* **TASK BRIEF**: Shorten the paragraph beginning "Infants born to women exposed" in the article below on air pollution and newborn intensive care, keeping its main facts.

NIH Record - National Institutes of Health

Air Pollution Tied to Newborn Intensive Care Admissions

A mother and child look across a river towards a polluting power plant

Photo:  azgek/getty

Infants born to women exposed to high levels of air pollution in the week before delivery are more likely to be admitted to a newborn intensive care unit (NICU), suggests an analysis by researchers at NIH. Depending on the type of pollution, chances for NICU admission increased from about 4 percent to as much as 147 percent, compared to infants whose mothers did not encounter high levels of air pollution during the week before delivery. The study was led by Dr. Pauline Mendola of NICHD’s Epidemiology Branch. It appears in Annals of Epidemiology.

“Short-term exposure to most types of air pollutants may increase the risk for NICU admission,” Mendola said. “If our findings are confirmed, they suggest that pregnant women may want to consider limiting their time outdoors when air quality advisories indicate unhealthy conditions.”

* **DATASET RECORDS**:
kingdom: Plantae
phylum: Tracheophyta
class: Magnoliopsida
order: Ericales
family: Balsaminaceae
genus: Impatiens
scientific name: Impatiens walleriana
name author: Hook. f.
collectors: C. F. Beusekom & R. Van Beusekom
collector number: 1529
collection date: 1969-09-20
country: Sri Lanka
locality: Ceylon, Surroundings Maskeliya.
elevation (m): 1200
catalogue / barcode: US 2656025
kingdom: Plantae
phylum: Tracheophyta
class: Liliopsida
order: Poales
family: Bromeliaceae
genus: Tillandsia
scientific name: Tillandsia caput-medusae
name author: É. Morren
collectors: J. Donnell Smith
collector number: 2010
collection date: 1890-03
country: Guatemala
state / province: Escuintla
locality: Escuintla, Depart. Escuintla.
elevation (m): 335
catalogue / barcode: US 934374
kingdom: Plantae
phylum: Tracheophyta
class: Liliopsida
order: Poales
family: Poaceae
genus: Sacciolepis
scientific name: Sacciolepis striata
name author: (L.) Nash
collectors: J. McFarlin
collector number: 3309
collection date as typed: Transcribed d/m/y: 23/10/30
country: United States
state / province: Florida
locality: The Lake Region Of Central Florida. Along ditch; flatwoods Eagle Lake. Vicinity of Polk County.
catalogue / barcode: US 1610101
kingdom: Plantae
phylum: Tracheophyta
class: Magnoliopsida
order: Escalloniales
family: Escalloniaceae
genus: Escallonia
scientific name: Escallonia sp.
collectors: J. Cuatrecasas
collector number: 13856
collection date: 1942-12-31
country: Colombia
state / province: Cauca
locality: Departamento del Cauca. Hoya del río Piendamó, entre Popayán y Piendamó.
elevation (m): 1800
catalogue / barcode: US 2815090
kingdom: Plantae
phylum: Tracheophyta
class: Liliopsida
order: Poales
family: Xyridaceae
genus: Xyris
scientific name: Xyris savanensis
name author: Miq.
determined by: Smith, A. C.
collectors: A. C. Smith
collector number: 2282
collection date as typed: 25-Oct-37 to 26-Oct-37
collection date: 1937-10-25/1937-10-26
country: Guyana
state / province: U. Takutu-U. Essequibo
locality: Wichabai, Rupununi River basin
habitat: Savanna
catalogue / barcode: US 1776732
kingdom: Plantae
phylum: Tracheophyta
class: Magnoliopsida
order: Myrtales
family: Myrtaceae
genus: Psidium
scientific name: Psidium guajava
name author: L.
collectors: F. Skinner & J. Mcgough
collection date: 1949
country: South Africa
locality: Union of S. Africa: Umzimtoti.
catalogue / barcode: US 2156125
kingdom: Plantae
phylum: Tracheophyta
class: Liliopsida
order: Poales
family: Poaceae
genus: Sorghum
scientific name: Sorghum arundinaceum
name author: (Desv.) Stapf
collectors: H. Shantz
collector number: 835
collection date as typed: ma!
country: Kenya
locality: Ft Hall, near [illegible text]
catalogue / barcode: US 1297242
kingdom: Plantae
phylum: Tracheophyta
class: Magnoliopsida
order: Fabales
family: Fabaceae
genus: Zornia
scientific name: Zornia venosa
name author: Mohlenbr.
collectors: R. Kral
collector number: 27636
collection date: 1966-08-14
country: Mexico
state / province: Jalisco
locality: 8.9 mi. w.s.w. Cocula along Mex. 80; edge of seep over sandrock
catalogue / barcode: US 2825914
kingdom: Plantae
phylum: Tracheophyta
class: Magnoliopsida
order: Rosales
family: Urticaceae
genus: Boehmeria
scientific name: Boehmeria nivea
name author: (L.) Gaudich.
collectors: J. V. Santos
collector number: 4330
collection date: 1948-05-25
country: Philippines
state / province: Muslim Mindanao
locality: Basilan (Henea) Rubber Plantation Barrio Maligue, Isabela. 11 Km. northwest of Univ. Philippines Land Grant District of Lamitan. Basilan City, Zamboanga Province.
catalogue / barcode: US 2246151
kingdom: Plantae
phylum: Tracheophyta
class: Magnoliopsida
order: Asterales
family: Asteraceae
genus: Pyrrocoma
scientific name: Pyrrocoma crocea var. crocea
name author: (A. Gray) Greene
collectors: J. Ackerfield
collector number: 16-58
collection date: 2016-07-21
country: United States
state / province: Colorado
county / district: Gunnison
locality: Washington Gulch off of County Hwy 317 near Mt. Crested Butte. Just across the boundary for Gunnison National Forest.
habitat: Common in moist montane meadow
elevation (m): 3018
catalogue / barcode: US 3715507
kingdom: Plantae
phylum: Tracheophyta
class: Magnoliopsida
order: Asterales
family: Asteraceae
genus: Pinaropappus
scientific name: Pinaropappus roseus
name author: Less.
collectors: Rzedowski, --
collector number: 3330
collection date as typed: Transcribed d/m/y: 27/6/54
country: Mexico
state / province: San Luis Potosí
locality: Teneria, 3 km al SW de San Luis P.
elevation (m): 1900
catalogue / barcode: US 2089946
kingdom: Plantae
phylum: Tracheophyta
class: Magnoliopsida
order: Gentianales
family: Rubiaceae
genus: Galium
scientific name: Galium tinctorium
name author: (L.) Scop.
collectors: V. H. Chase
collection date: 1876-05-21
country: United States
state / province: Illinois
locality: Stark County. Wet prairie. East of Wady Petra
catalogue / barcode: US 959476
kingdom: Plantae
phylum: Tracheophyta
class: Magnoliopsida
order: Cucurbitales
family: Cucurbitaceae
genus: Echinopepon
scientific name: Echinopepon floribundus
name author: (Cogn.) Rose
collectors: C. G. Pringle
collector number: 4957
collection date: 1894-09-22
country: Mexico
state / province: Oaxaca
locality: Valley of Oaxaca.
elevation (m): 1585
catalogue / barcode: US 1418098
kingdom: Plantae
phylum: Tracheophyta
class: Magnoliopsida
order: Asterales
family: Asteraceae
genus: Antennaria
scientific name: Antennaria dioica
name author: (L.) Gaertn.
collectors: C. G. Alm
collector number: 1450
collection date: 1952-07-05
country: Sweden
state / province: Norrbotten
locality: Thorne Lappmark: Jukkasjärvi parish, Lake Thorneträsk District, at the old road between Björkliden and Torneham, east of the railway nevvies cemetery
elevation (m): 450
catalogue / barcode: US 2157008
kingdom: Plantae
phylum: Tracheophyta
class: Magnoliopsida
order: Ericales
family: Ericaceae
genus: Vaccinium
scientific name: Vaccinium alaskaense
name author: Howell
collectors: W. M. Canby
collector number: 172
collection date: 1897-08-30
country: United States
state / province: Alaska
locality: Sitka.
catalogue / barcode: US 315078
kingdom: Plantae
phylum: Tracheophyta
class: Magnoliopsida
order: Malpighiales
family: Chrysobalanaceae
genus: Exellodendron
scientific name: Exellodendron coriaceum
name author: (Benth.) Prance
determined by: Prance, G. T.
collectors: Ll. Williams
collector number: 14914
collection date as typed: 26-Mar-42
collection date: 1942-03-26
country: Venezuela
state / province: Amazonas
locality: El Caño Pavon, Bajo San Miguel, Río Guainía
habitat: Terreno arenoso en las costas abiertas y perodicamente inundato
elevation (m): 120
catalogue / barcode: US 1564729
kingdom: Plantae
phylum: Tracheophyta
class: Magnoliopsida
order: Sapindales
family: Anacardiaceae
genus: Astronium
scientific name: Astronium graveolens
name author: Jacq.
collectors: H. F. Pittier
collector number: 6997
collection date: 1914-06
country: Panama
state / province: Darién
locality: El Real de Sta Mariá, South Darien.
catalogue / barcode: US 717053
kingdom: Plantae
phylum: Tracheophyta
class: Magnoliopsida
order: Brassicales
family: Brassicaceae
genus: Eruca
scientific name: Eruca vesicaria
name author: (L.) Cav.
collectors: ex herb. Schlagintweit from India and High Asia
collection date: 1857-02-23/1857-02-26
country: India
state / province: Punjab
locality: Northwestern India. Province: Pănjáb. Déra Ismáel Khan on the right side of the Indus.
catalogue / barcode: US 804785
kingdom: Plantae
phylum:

* **SOLUTION**: An NIH analysis suggests that infants whose mothers were exposed to high air pollution in the week before delivery are more likely to be admitted to a newborn intensive care unit (NICU). Depending on the pollutant, the chances rose by about 4 to 147 percent compared with infants whose mothers had no such exposure. Dr. Pauline Mendola of NICHD's Epidemiology Branch led the study, which appears in Annals of Epidemiology.